The Pennsylvania Department of Environmental Protection (DEP) has fined a subsidiary of Halliburton Co. $1.8 million for 255 violations of the state’s Solid Waste Management Act between 1999 and 2011. The DEP on Tuesday said Halliburton had waived its right to appeal and signed a consent agreement for the fine against subsidiary Halliburton Energy Services. DEP became aware of the violations in 2011 during an inspection of a Homer City facility in Indiana County, PA. Inspectors discovered that Halliburton had stored, treated and transported hydrochloric acid waste without obtaining proper DEP permits. A further investigation revealed that the company had committed the violation on multiple occasions to 1999. DEP said between 1999 and 2011 Halliburton transported acidic waste that originated at well sites without identifying the waste as “hazardous,” without the proper trucking permits and without using a licensed hazardous waste transporter. Additionally, the company sent the waste to an unauthorized treatment and disposal operation. The DEP said no evidence suggests the waste handling caused any harm to the public or environment.

The Federal Energy Regulatory Commission on Thursday denied a rehearing request submitted by Gunpowder Riverkeeper and the Woodstock Residents, who had objected to the Commission’s Nov. 21, 2013 order granting Columbia Gas Transmission authority to construct and operate pipeline facilities in Baltimore and Harford counties in Maryland (see Daily GPI, Nov. 25, 2013). The groups “make no showing that they will be irreparably harmed” by the project, Commissioners said in their order. The Line MB Expansion is part of a system-wide, approximately $2 billion, five-year modernization program designed to improve Columbia’s aging infrastructure. The expansion calls for the phased construction of approximately 21.1 miles of 26-inch diameter pipeline from the current terminus of Columbia’s existing Line MB in Baltimore County to the existing Rutledge Compressor Station in Hartford County and associated facilities. The project, which the company estimates will cost about $132 million, is expected to be placed into service by the end of this year.

Anadarko Petroleum Corp.agreed to sell its Chinese subsidiary to a unit of Brightoil Petroleum (Holdings) Ltd. for $1.075 billion worth of stock. The subsidiary being sold owns The Woodlands, TX-based producer’s interests in the Bohai Bay field. In 2013 Anadarko’s net sales volumes from Bohai Bay averaged 11,000 b/d of oil. CEO Al Walker said the sale demonstrated a commitment to “active portfolio management.” The sale should close by the end of 2014.

The Federal Railroad Administration said it could take months to investigate the cause of a Norfolk-Southern Corp. (NS) crude-by-rail incident on Thursday morning after 21 of 120 cars derailed near Vandergrift, PA (see Shale Daily, Feb. 13). NS said at least 3,500 gallons of crude oil spilled from a tanker car. No injuries were reported, but 35 people were evacuated from MSI Corp., a specialty metals firm that was hit by one of the cars. NS, which is conducting an internal investigation, said the spill was contained to a parking lot and didn’t enter storm drains or nearby waterways.

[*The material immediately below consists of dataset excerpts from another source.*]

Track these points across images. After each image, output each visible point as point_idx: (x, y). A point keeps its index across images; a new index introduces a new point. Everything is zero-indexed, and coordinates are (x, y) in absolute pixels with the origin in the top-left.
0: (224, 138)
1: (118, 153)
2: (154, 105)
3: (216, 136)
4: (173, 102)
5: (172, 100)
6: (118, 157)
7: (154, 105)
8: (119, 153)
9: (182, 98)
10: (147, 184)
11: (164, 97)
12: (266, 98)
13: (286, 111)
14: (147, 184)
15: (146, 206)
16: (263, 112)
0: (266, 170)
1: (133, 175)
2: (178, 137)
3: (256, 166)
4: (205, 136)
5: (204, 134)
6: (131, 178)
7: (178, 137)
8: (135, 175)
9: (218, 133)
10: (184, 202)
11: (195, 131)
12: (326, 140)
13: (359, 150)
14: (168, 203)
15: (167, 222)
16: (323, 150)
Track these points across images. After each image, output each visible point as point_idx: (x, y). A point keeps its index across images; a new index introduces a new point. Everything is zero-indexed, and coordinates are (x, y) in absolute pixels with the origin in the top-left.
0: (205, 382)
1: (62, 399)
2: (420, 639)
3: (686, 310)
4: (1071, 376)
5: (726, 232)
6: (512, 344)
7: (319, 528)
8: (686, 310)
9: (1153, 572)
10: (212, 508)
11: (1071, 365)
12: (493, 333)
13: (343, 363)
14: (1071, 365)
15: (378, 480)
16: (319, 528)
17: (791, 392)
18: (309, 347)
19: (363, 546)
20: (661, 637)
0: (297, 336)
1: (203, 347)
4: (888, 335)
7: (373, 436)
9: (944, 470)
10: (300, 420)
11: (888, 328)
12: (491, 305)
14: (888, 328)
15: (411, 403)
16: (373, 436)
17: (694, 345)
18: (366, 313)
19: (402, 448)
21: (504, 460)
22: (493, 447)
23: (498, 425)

STW Resources Holding Corp. (STW) said one of its subsidiaries has completed building two pipeline projects to serve producers in the Permian Basin and has been awarded a contract to complete a third pipeline now under construction. CEO Stanley Weiner told NGI on Wednesday that the two gas pipelines completed by subsidiary STW Pipeline Maintenance & Construction were five and eight miles in length and in the Midland area of West Texas. One of the pipelines measured eight-to-12 inches in diameter while the other was a 16-inch diameter pipe. Weiner said the third pipeline was also eight miles in length and also in West Texas. On Tuesday, STW said the subsidiary had been “awarded a third contract for a multi-mile pipeline, which presently is under construction and is in various stages [of] the bidding process for additional projects.”